Relatives Will Require More Proof To Get East Hampton Village Resident Beach Parking Permits, Village Says No To Warning Signs


Relatives of East Hampton Village homeowners will now have to show proof of residency in order to get a free beach parking sticker. The Village Board on Friday unanimously approved a resolution that allows village property owners’ relatives to get resident beach passes so long as they live at the property and are related by blood or marriage. An affidavit must be signed and notarized by the property owner attesting to the relationship and the arrangement.

The change to the code comes after certain “abuses” of the system, according to Mayor Paul F. Rickenbach Jr.

“People have said they are nuclear members of a family,” he said. “The house in question that was rented, no one in the nuclear family was living there. We’re trying to close up on this.”

Board member Barbara Borsack said the code is a little ambiguous because village homeowners have different family members out each weekend, but the mayor assured her that homeowners will have to show proof that the relatives are living there for the summer and swear to it.

In addition to property owners and their relatives, tenants renting within the village, domestic employees living in the village with property owners and nonresident volunteer and members of the East Hampton Fire Department and Ambulance Association are currently eligible to get parking permits. There are only 3,000 permits available for residents each year.

Warning Signs Rejected

Lynn Lyhocky, a Pennsylvania and part-time East Hampton Village resident, approached the board on Friday, proposing that the village post signs in municipal parking lots, warning that pets’ lives may be at stake if left inside a car during the hot summer months. Despite her plea, Mayor Rickenbach said the board wants to keep signs at a minimum, but suggested she work with the East Hampton Chamber of Commerce to post notices in retail stores.

Ms. Lyhocky, who is working with longtime animal rights advocate and Noyac resident Dorothy Frankel, stressed that leaving dogs in hot cars has become an epidemic, especially in the Hamptons. She presented an example of a sign, which looks much like a typical parking sign, and would cost approximately $21 to $30 each to produce—an expense she said she is willing to pay.

Mayor Rickenbach said he appreciated the effort but he could not agree to her request.
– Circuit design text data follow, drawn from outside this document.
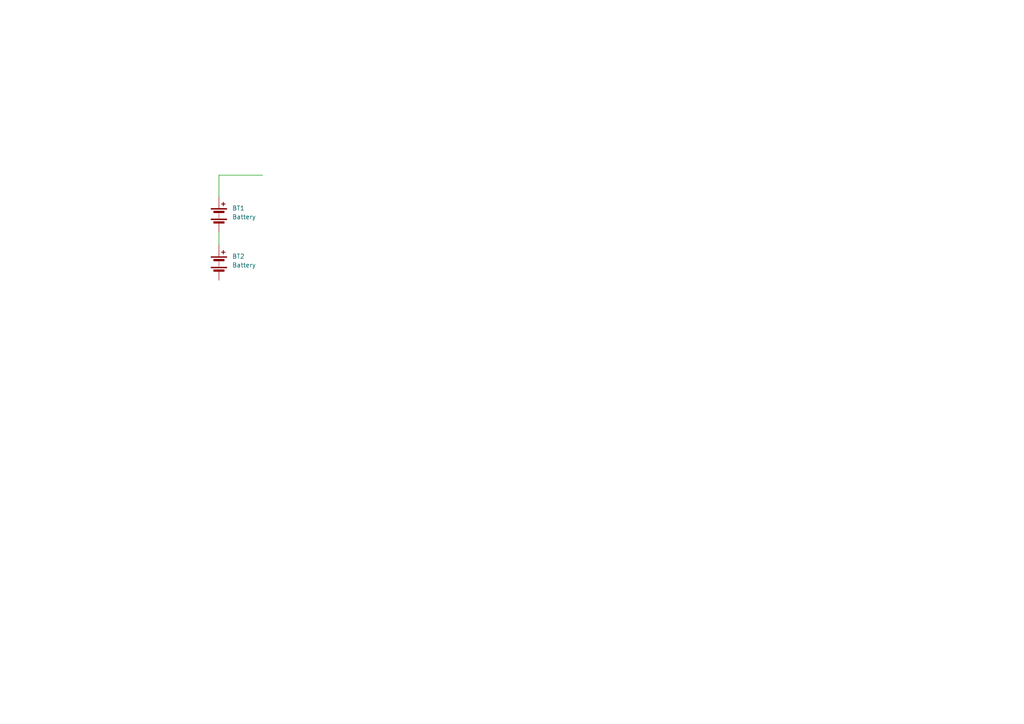
<source format=kicad_sch>
(kicad_sch (version 20230121) (generator eeschema)

  (uuid 6d14e249-06d3-4087-8866-7070c945468c)

  (paper "A4")

  


  (wire (pts (xy 63.5 57.15) (xy 63.5 50.8))
    (stroke (width 0) (type default))
    (uuid 7e0e0e69-f067-48ab-b77f-796c757e3f8a)
  )
  (wire (pts (xy 63.5 50.8) (xy 76.2 50.8))
    (stroke (width 0) (type default))
    (uuid cc63d8eb-a48d-4873-8f9d-0ed3e3c80306)
  )
  (wire (pts (xy 63.5 67.31) (xy 63.5 71.12))
    (stroke (width 0) (type default))
    (uuid ecb95429-f905-47c3-8c0a-6a3be61c2dc8)
  )

  (symbol (lib_id "Device:Battery") (at 63.5 76.2 0) (unit 1)
    (in_bom yes) (on_board yes) (dnp no) (fields_autoplaced)
    (uuid 194be5a1-fc2b-491b-80b9-bf7a21da6243)
    (property "Reference" "BT2" (at 67.31 74.3585 0)
      (effects (font (size 1.27 1.27)) (justify left))
    )
    (property "Value" "Battery" (at 67.31 76.8985 0)
      (effects (font (size 1.27 1.27)) (justify left))
    )
    (property "Footprint" "" (at 63.5 74.676 90)
      (effects (font (size 1.27 1.27)) hide)
    )
    (property "Datasheet" "~" (at 63.5 74.676 90)
      (effects (font (size 1.27 1.27)) hide)
    )
    (pin "1" (uuid e724573d-567b-422b-a518-efc3c1d1d21a))
    (pin "2" (uuid 515e46de-d0a0-4d7e-bacb-fded4b88d3ee))
    (instances
      (project "TER_First_Charge"
        (path "/6d14e249-06d3-4087-8866-7070c945468c"
          (reference "BT2") (unit 1)
        )
      )
    )
  )

  (symbol (lib_id "Device:Battery") (at 63.5 62.23 0) (unit 1)
    (in_bom yes) (on_board yes) (dnp no) (fields_autoplaced)
    (uuid f6f1afe4-1eb0-4d50-8104-8033e3f5647d)
    (property "Reference" "BT1" (at 67.31 60.3885 0)
      (effects (font (size 1.27 1.27)) (justify left))
    )
    (property "Value" "Battery" (at 67.31 62.9285 0)
      (effects (font (size 1.27 1.27)) (justify left))
    )
    (property "Footprint" "" (at 63.5 60.706 90)
      (effects (font (size 1.27 1.27)) hide)
    )
    (property "Datasheet" "~" (at 63.5 60.706 90)
      (effects (font (size 1.27 1.27)) hide)
    )
    (pin "1" (uuid a17c19cc-ccb9-4cf4-98a7-3cce2d69f859))
    (pin "2" (uuid f08e9964-a380-42cf-86b0-b8bc7b0e8c8d))
    (instances
      (project "TER_First_Charge"
        (path "/6d14e249-06d3-4087-8866-7070c945468c"
          (reference "BT1") (unit 1)
        )
      )
    )
  )

  (sheet_instances
    (path "/" (page "1"))
  )
)

</source>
“I’m sympathetic but have some resistance about putting additional signage up,” he said. “Maybe we can get you in touch with the business alliance and chamber of commerce to have some type of notification in stores.”

In a phone interview on Monday, Ms. Lyhocky said she was disappointed with the mayor’s response.

“I think he probably means well—he was concerned about other signs, but I think this merits signage,” she said. “Signs empower people to make a call.”

She said that she won’t give up on East Hampton Village.

Last month she approached East Hampton Town Board and was relatively successful. She said Town Board members are considering posting four signs across the town. While she said she is grateful for however many signs are put up, she’s hoping they’ll reconsider and put up more.

Ms. Frankel successfully lobbied Southampton Town to put up signs in public parking areas, many of them in Sag Harbor.

State Assemblyman Fred W. Thiele Jr., who lives in Sag Harbor, recently proposed a bill that would upgrade the penalties at the state level for confinement of an animal. State fines would replicate those Suffolk County already has in place—$250 for the first offense and $500 for subsequent offenses.

Suffolk County law has, since 1986, prohibited the confinement of pets in an unattended car if the conditions endanger their welfare. New York State law also prohibits the confinement of companion animals, with slightly lower fines for the violation.

In July, a Bridgehampton family on a sweltering day left their 6-year-old mixed Lab in their car parked on the Bridgehampton-Sag Harbor Turnpike and discovered the dog had died when they returned.

“This is really an epidemic,” Ms. Lyhocky said. “Looking for cracked windows in a parking lot, you’d be shocked how many dogs you see in cars.”